In [1]:
import mysql.connector
import pandas as pd
from sqlalchemy import create_engine
from tqdm.auto import tqdm
import time
import xml.etree.ElementTree as elemTree

In [2]:
csv_paths = [ 
  ('069500', r'..\data\kodex_200.csv'),
  ('114800', r'..\data\kodex_inverse.csv'),
  ('226490', r'..\data\kodex_kospi.csv'),
  ('001', r'..\data\kospi.csv'),
  ('201', r'..\data\kospi200.csv')
]

In [3]:
dfs = []
for st_code, csv_path in tqdm(csv_paths):
  df = pd.read_csv(csv_path, dtype={'체결시간':str})[['체결시간', '시가', '고가', '저가', '현재가', '거래량']]
  df.columns = ['dt', 'open', 'high', 'low', 'close', 'volume']
  df['dt'] = pd.to_datetime(df['dt'], format='%Y%m%d%H%M%S')
  df['st_code'] = st_code
  for col in ['open', 'high', 'low', 'close', 'volume']:
    df[col] = df[col].abs()
  dfs.append(df)
whole_df = pd.concat(dfs, ignore_index=True)

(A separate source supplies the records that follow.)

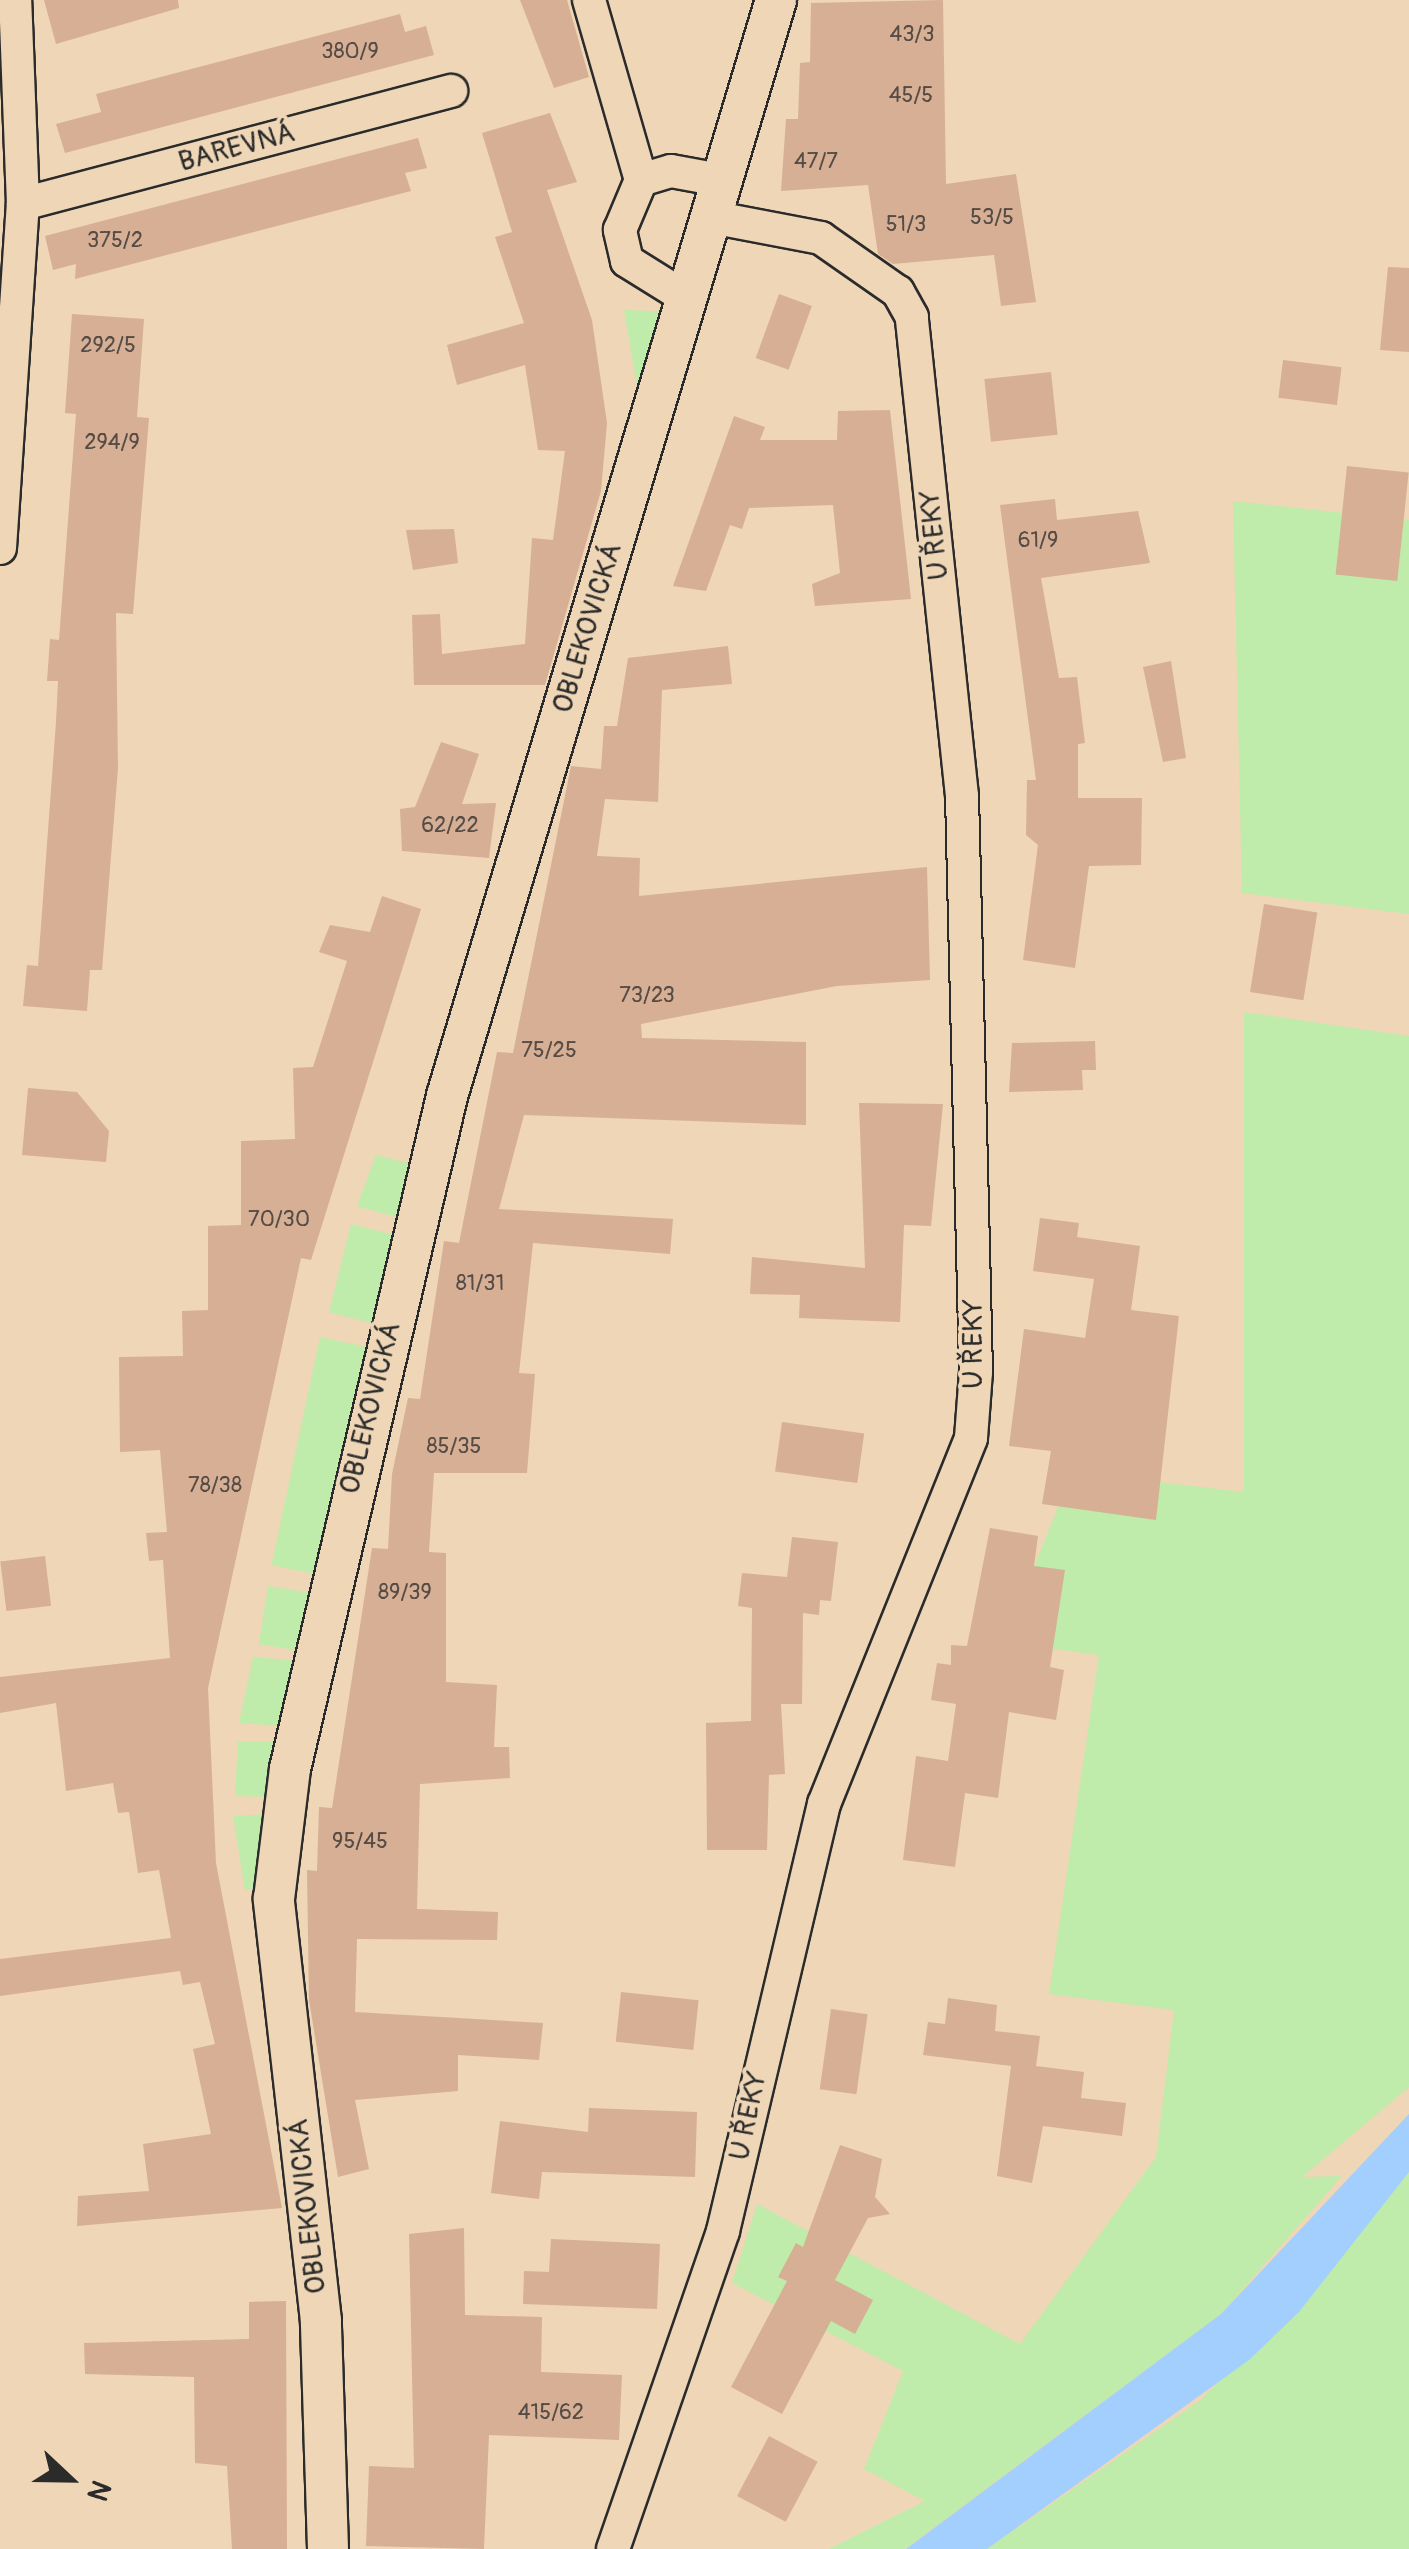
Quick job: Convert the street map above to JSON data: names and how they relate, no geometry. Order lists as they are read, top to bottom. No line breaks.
{"streets":{"street":["BAREVNÁ","U ŘEKY","OBLEKOVICKÁ"]},"crossings":[["U ŘEKY","OBLEKOVICKÁ"]],"house_numbers":["43/3","380/9","45/5","47/7","53/5","51/3","375/2","292/5","294/9","61/9","62/22","73/23","75/25","70/30","81/31","85/35","78/38","89/39","95/45","415/62"],"north":"right"}
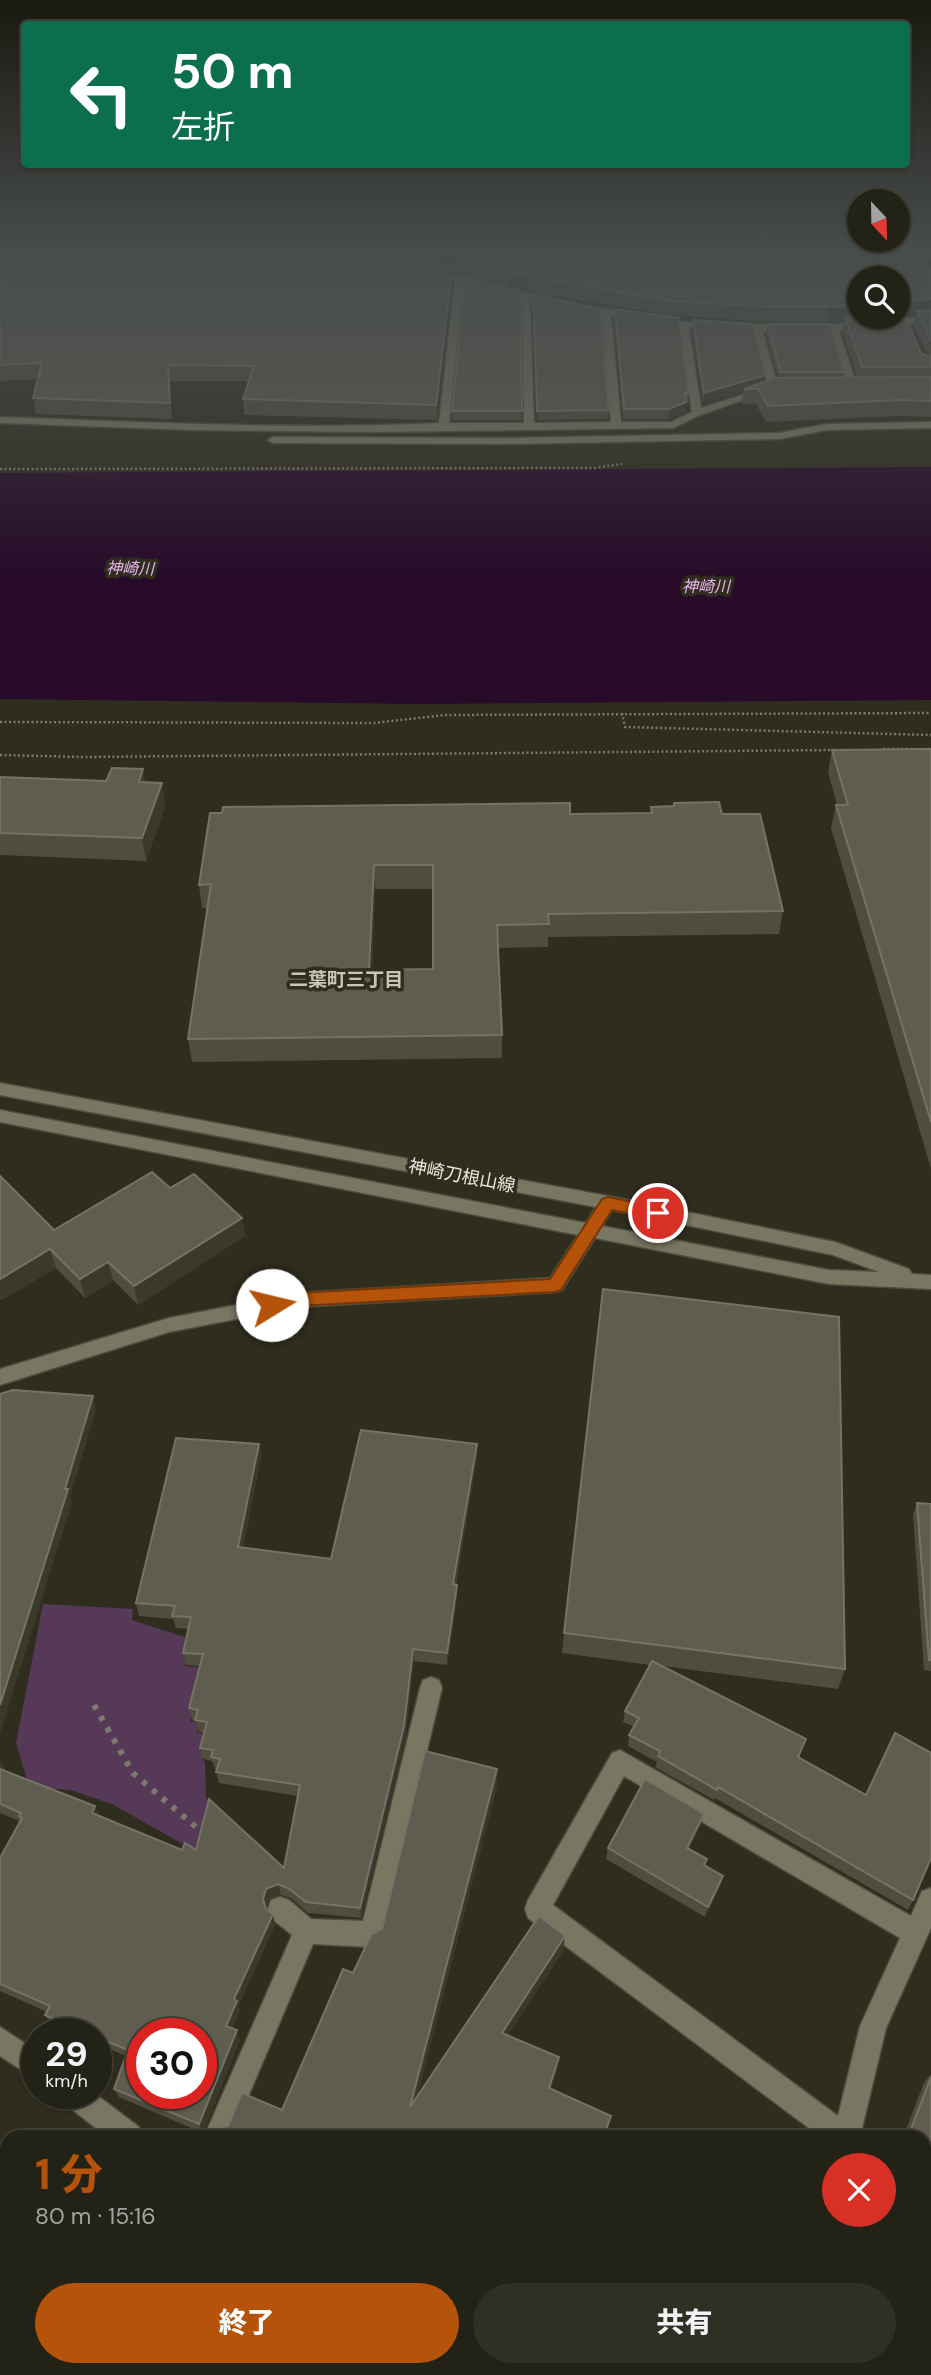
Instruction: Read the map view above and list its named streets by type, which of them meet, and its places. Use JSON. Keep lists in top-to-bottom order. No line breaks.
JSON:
{"streets":{"street":["神崎刀根山線"]},"districts":["二葉町三丁目"],"water":["神崎川"],"north":"bottom","page":{"turn":["50 m","左折"],"speed":"29 km/h","limit":"30","heading":["1 分","80 m · 15:16"],"buttons":["終了","共有"]}}
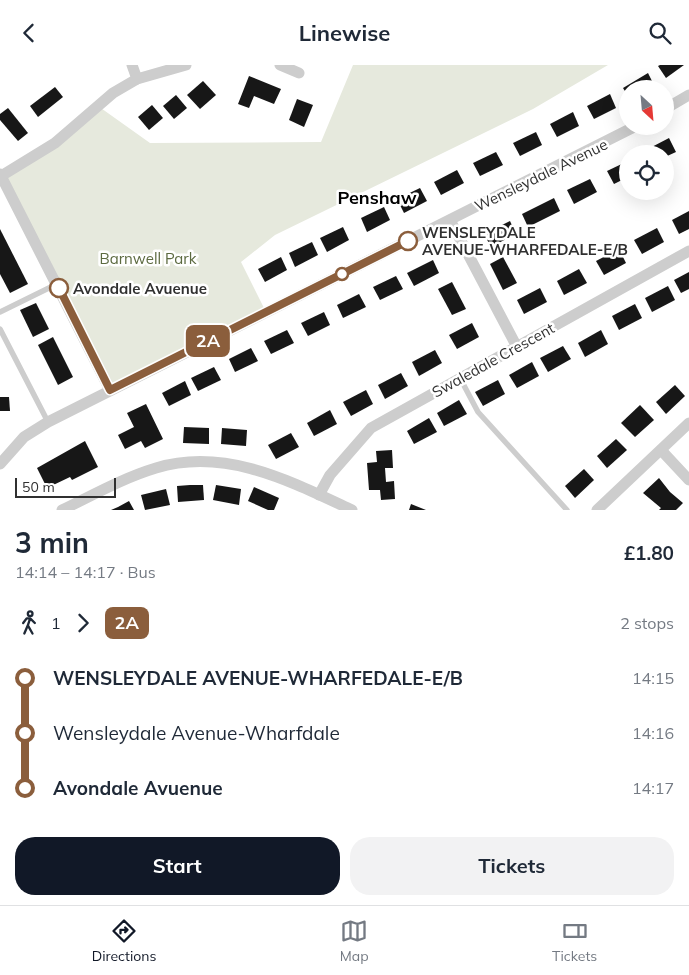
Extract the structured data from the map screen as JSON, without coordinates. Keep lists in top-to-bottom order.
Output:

  0%|          | 0/5 [00:00<?, ?it/s]

# Insert 속도 테스트

In [4]:
tree = elemTree.parse(r'../config/.config.xml')
root = tree.getroot()
node_mysql = root.find('./DBMS/mysql')
config_db = {tag:node_mysql.find(tag).text for tag in ['host', 'user', 'password', 'database']}

In [9]:
db_engine = create_engine(f'mysql+mysqlconnector://{config_db["user"]}:{config_db["password"]}@{config_db["host"]}/{config_db["database"]}')

## SqlAlchemy + mysql8.0 + pd.DataFrame.to_sql()

SqlAlchemy + mysql8.0 + pd.DataFrame.to_sql()
- 2m 9s (1m 54s, 2m 2s, 2m 3s)

In [10]:
db_engine.execute('DROP TABLE IF EXISTS data_in_minute')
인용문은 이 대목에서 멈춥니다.